Source passage:
You may notice that nothing of any significant function is currently working. We know that (and this is gonna be a long night.) We have completely rewritten how back end processes are handled by the various servers and are in the process of installing the new software. (For those of you keeping up with the implementation of MGI, this is round one. The next major upgrade comes in October.) The whole thing should take until about 5 AM to finish at which time the servers will be running so fast and efficiently that you will need SuperMikey to slow things down so that people can actually read them. We will return control when you place $50,000 in small bills in a brown paper bag...no wait, that's a different scenario (gotta quit watching Showtime.)

Anyway, email, the web server, secure services, and all other non-GCI functions will not go down.

22 August 1997

Well, this is the deal. We are experiencing some sort of bizarre instability involving the web server on port 80. This has been going on for two days now. There does not seem to be a particular pattern to the freezes, nor have we altered anything in the past several weeks that would cause a problem. The glitch seems to involve an interaction between our forms processor, the server software, and AppleTalk. What happens is that the CGI will come forward as the frontmost application and lock up, but the machine running the processor does not itself freeze. From perspective of the internal LAN, nothing seems to be wrong. AppleTalk still functions and the machine still takes pings over TCP/IP. Nothing gets served out, though. And the machine itself does not unmount from the network.

When this happens, you will be able to open an FTP connection and see your hierarchy, load things into your folder, and get files from your folder. Database services and secure services are not affected either, so if someone has already entered those areas, they will be successful until they try and get back to the standard web server machine. Then they get a No-DNS error.

Data shown:
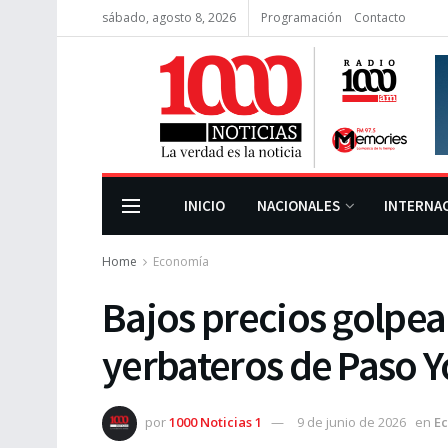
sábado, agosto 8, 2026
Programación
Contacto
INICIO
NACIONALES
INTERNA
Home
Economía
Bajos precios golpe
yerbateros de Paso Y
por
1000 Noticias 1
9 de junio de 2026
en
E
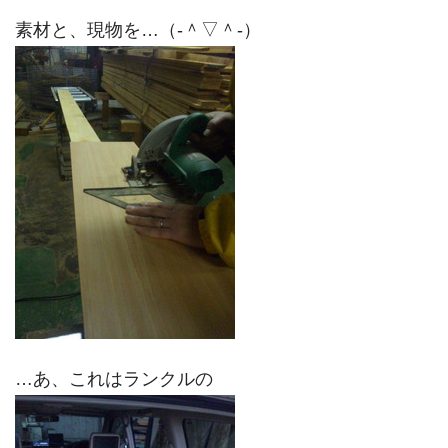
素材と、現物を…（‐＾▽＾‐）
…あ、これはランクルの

---

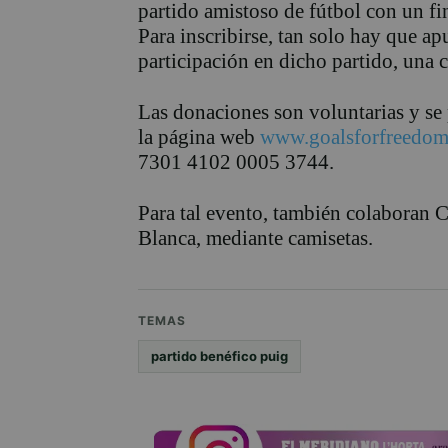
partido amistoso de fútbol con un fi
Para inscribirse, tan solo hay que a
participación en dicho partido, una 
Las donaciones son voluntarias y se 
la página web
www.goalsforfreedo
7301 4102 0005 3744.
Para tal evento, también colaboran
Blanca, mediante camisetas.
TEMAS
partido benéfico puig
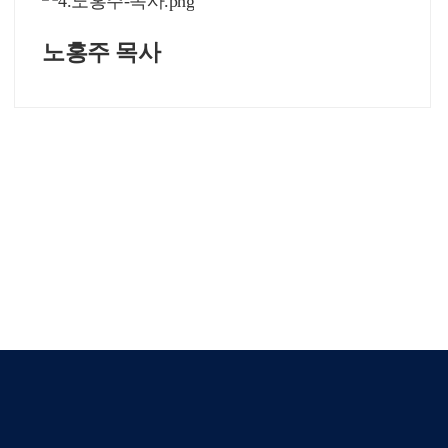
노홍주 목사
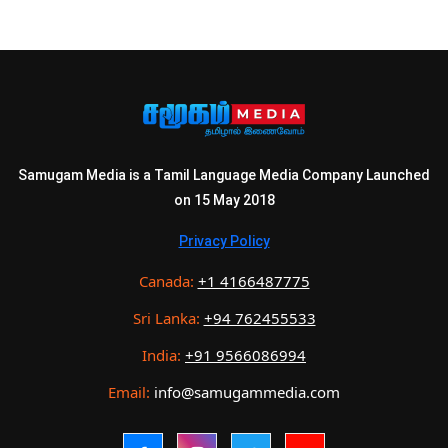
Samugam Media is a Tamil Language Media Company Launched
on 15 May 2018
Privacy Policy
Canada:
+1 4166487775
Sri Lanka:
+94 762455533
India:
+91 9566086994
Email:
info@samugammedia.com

Things to do:
(1) In one to three sentences, explain why, according to the server status notes, someone who has already entered the database or secure areas will still succeed there.
(2) Continue the server status notes after their final sentence.
These rows have nothing to do with the server status notes.

Answer set:
(1) Database services and secure services are not affected by the web server freezes, so a person who is already in those areas can keep using them. The trouble begins only when they try to get back to the standard web server machine, and then they get a No-DNS error.

(2)
We have developed a process that constantly checks the web server and sounds an alarm if a freeze should occur. Unfortunately, all it can now do is warn us when something is wrong; the auto-reboot systems will not work since there is technically nothing wrong with the computer or filesharing. Fortunately, we live with the servers and are here to do a manual reboot in the event of a freeze. In most cases, the reboot will occur so quickly that an end user will not even time out, but occasionally they may see a No-DNS found message. In that event, when they try again, the server will be back up and running.

This problem has occurred five times in the past 65 hours and at this time represents little more than a irritation for everyone involved except us as we rip our hair out trying to figure out what the problem is. I'll keep you posted.

20 August 1997 - Part Two

Computers are like knees; they act as precursors to evil things when they start acting up. I should have known this morning that when we started to have intermittent instability for no reason we were in for some real problems. Well, those problems arrived in the form of a massive front line shortly after 7 PM EDT. We're talking violent lightning, hail, tornadoes, and other Acts of God extending in a line from Richmond, Virginia down, and past, Atlanta, Georgia. Major damage...death and destruction...sheep with anthrax roaming wild...rabid bats...

We are actually up and running; the UPS power backup kicked in perfectly and everything worked just fine internally. Unfortunately, much of the telco in the southeast region was down completely or having so many problems with network overload that it was effectively down. We have engineers crawling all over Raleigh and the surrounding area and we do know that our telco back to the managed facility is running, but beyond that...well, reports are coming in that there is nothing beyond that.

So there is only one thing left to do at this moment...grill some rib-eyes. And you are welcome to join us. The only problem is that by the time the network is back up and you have read this, we will have finished eating and there will be none left. You snooze...you lose. :)

Number of disgusted Steves: potentially one if the steaks burn on the grill
Number of frazzled Mikeys: one, who has been peering into the T1 throughout the night waiting to see packet movement. He'd better watch it because if those packets start moving while he have that line to his eye, he's liable to get pinged.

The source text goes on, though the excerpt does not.